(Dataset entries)
+ + + + + + +
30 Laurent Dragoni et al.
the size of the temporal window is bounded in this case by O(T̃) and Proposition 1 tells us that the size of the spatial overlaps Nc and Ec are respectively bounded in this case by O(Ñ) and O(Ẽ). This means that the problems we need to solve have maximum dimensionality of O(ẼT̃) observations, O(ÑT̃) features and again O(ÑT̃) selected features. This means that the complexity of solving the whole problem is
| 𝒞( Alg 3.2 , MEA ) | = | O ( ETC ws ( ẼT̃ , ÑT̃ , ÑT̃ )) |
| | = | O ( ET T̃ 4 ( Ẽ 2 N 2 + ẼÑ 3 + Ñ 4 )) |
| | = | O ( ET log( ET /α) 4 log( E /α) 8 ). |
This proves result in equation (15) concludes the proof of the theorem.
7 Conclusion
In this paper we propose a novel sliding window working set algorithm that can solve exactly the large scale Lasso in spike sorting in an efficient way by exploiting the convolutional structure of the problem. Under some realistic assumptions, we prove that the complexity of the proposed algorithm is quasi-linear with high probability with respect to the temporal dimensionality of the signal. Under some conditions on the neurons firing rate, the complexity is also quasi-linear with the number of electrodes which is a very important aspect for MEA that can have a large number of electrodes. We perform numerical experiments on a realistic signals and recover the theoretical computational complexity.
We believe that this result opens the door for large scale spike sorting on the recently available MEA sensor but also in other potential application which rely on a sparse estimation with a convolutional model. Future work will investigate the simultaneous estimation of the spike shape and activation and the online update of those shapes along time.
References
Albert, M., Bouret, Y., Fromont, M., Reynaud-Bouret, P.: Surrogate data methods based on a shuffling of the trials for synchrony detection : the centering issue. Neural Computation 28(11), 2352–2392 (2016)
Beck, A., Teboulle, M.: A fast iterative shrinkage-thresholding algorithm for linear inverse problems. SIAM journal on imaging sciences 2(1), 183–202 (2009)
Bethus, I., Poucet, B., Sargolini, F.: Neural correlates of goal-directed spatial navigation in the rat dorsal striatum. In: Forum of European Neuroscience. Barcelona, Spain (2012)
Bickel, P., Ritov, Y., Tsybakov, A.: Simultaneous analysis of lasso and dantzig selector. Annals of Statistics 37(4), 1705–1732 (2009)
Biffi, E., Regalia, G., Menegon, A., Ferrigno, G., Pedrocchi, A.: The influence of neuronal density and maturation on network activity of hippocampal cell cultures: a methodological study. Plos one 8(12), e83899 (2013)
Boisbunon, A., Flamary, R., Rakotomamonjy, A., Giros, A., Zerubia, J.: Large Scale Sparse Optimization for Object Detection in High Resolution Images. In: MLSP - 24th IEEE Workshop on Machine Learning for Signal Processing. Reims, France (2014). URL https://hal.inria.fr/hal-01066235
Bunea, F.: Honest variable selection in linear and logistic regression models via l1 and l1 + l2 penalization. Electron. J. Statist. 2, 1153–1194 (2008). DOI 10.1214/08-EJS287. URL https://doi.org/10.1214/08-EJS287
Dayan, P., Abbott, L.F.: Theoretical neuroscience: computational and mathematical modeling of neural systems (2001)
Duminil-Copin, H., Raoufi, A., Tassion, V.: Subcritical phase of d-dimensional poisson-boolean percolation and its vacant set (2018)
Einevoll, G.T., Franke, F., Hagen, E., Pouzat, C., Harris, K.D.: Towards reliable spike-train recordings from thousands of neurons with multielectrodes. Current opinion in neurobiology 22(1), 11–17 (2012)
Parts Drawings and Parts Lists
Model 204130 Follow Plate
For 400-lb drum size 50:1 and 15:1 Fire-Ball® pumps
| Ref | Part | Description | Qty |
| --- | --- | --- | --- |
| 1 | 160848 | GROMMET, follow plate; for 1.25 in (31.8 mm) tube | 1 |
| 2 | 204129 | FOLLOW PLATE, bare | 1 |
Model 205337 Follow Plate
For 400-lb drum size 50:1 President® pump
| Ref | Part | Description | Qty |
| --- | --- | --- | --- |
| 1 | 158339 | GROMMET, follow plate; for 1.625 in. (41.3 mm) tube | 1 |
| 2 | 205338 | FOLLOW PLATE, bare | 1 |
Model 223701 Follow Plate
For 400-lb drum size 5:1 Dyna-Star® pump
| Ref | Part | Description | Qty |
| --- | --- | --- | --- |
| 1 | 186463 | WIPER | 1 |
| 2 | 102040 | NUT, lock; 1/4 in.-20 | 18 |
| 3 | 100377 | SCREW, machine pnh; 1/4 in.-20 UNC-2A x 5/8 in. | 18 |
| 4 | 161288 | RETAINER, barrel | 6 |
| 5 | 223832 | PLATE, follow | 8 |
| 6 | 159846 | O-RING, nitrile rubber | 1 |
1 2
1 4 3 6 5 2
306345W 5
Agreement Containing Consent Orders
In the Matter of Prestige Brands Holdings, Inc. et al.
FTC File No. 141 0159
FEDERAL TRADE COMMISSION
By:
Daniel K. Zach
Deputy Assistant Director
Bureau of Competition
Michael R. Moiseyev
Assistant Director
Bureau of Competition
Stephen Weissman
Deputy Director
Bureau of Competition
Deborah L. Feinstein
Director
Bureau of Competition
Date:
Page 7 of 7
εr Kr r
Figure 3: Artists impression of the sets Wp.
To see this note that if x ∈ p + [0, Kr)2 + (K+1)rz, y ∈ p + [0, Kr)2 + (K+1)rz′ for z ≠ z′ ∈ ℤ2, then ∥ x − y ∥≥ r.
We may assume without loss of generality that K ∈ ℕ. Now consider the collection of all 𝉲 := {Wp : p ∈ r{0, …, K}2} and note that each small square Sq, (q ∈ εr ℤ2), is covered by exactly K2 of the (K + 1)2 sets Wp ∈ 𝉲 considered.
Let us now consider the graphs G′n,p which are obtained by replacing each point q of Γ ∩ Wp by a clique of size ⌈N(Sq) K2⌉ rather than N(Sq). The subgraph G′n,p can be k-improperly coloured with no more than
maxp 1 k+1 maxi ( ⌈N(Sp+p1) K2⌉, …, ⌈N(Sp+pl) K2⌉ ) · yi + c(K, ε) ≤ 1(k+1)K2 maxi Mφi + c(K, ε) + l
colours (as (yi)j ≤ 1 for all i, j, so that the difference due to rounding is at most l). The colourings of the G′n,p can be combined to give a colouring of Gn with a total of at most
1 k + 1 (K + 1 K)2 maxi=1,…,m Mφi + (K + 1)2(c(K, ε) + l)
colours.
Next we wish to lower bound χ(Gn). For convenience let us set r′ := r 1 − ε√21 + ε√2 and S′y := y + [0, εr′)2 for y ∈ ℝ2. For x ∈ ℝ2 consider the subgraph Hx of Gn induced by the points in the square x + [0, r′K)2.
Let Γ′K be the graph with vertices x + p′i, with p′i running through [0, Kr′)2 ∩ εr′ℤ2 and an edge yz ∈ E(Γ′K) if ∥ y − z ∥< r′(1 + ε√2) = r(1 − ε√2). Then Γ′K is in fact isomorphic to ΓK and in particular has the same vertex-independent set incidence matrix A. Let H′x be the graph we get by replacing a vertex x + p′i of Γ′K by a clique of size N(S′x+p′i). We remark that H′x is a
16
+ + + + + + +
▸ TASK ITEM
With the line containing "7 Conclusion" as the last one, please set down exactly the lines of the records above from their very first line, and nothing more.

▸ RESPONSE TO THE EXERCISE
30 Laurent Dragoni et al.
the size of the temporal window is bounded in this case by O(T̃) and Proposition 1 tells us that the size of the spatial overlaps Nc and Ec are respectively bounded in this case by O(Ñ) and O(Ẽ). This means that the problems we need to solve have maximum dimensionality of O(ẼT̃) observations, O(ÑT̃) features and again O(ÑT̃) selected features. This means that the complexity of solving the whole problem is
| 𝒞( Alg 3.2 , MEA ) | = | O ( ETC ws ( ẼT̃ , ÑT̃ , ÑT̃ )) |
| | = | O ( ET T̃ 4 ( Ẽ 2 N 2 + ẼÑ 3 + Ñ 4 )) |
| | = | O ( ET log( ET /α) 4 log( E /α) 8 ). |
This proves result in equation (15) concludes the proof of the theorem.
7 Conclusion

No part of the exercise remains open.